Segment Start: DATA FOR THIS TASK

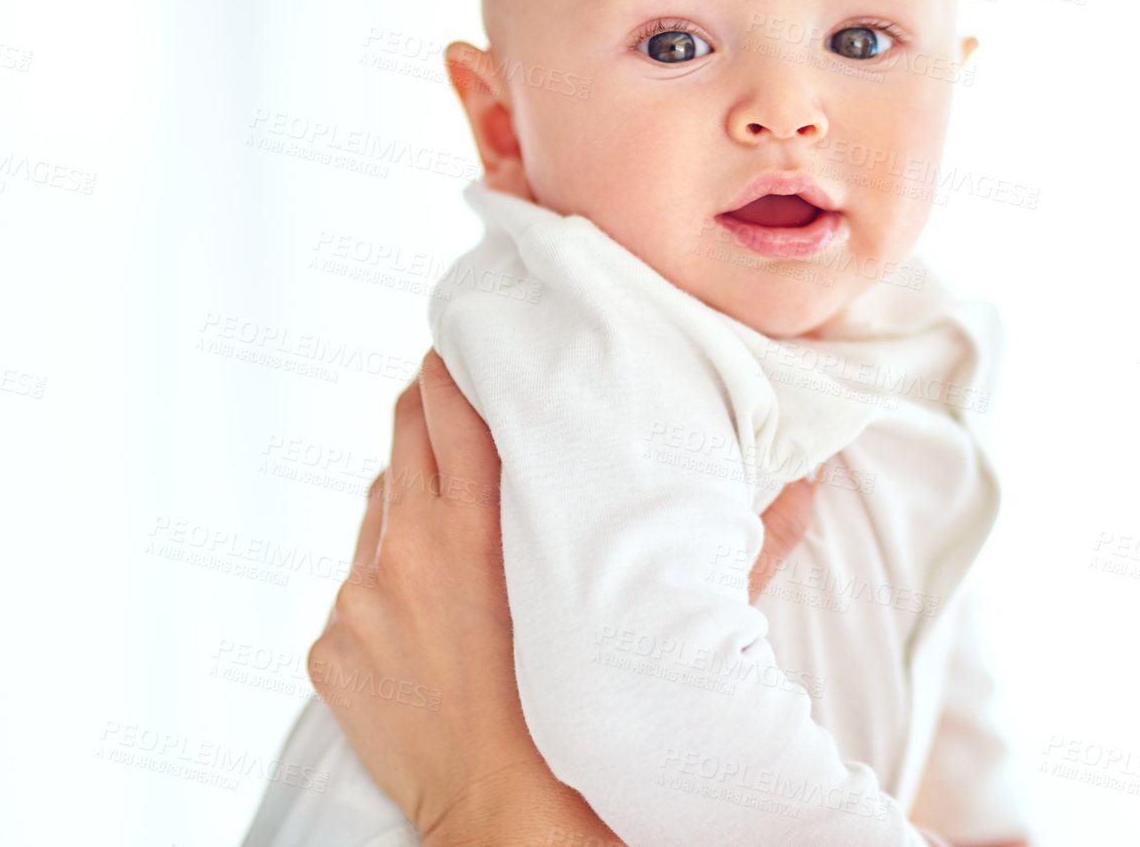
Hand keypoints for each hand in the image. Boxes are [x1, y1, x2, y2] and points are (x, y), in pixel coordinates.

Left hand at [309, 351, 821, 842]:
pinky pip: (354, 578)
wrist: (509, 825)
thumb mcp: (662, 624)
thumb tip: (807, 487)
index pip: (454, 401)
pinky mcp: (332, 644)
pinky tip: (428, 596)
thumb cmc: (588, 725)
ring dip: (413, 491)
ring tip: (456, 507)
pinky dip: (386, 571)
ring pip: (378, 501)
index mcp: (480, 528)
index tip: (479, 341)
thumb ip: (742, 549)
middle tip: (467, 395)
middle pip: (403, 429)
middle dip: (434, 406)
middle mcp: (407, 549)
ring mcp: (361, 597)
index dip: (462, 361)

Segment End: DATA FOR THIS TASK

## TASK REQUIREMENTS:
Copy exactly the line containing "index tip: (479, 341)" and each line after it through the end of the records above.

## PROBLEM SOLUTION:
index tip: (479, 341)
thumb ip: (742, 549)
middle tip: (467, 395)
middle pip: (403, 429)
middle dip: (434, 406)
middle mcp: (407, 549)
ring mcp: (361, 597)
index dip: (462, 361)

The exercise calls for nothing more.